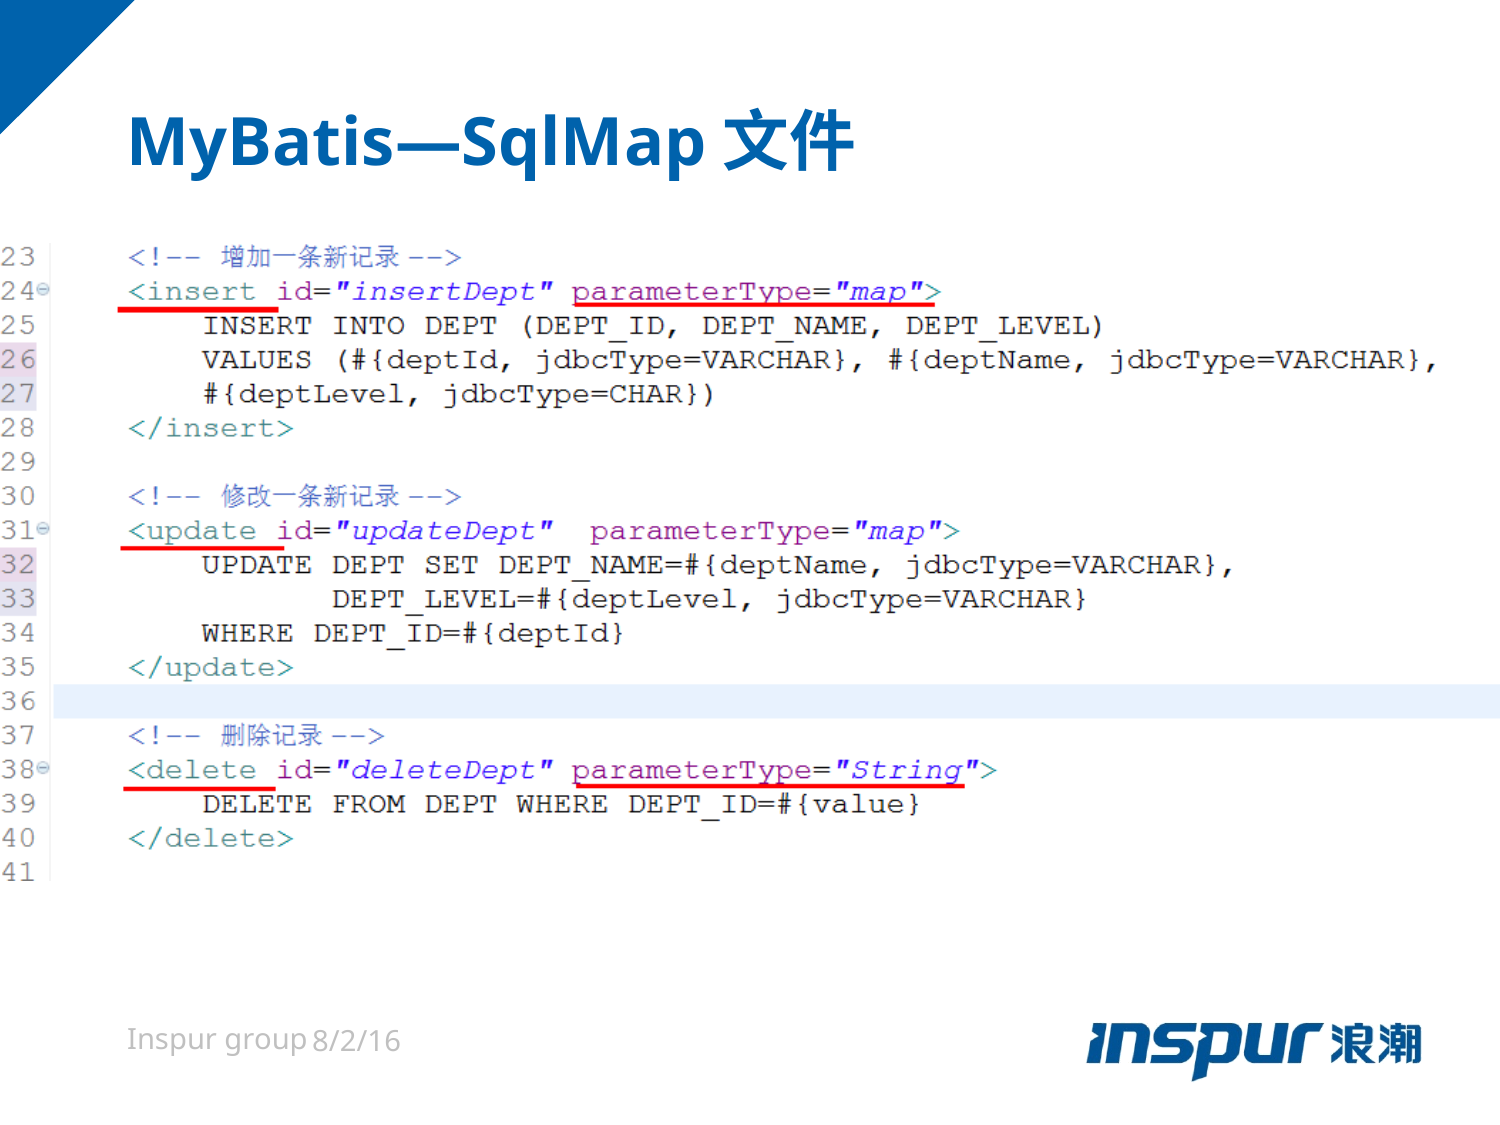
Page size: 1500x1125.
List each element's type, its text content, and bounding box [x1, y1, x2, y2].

picture [0, 243, 1500, 882]
text_box MyBatis—SqlMap文件 [112, 45, 1425, 233]
picture [1057, 999, 1447, 1094]
text_box Inspur group [112, 1012, 325, 1059]
text_box 8/2/16 [297, 1015, 647, 1062]
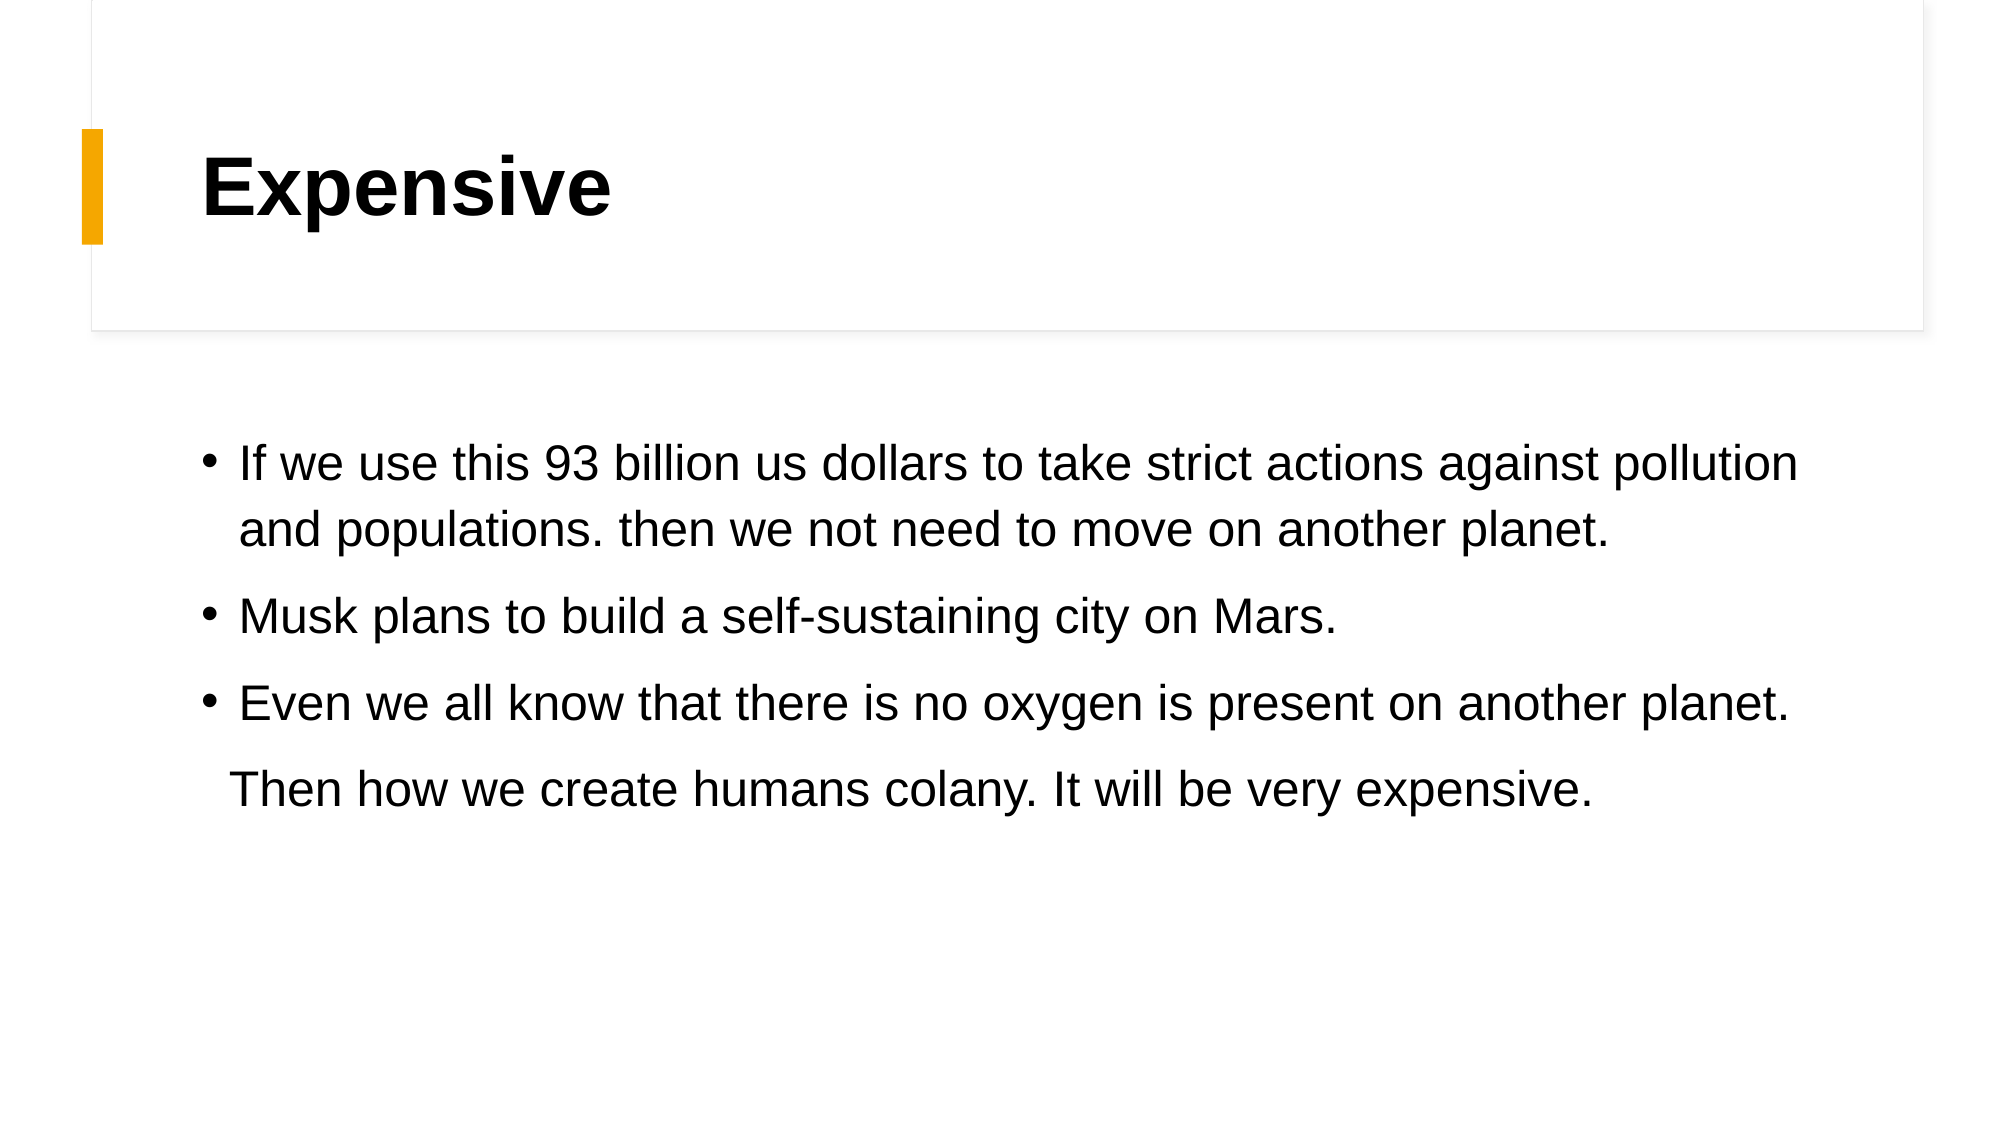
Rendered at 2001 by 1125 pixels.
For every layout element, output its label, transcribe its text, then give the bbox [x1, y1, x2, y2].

#### Task description:
Every line above should be returned exactly; the pictures stay out.

#### Answer box:
Page size: 1500x1125.
List each element's type, its text content, and bounding box [x1, y1, x2, y2].

picture [0, 243, 1500, 882]
text_box MyBatis—SqlMap文件 [112, 45, 1425, 233]
picture [1057, 999, 1447, 1094]
text_box Inspur group [112, 1012, 325, 1059]
text_box 8/2/16 [297, 1015, 647, 1062]
Rendered at 2001 by 1125 pixels.
For every layout element, output its label, transcribe its text, then give the bbox [x1, y1, x2, y2].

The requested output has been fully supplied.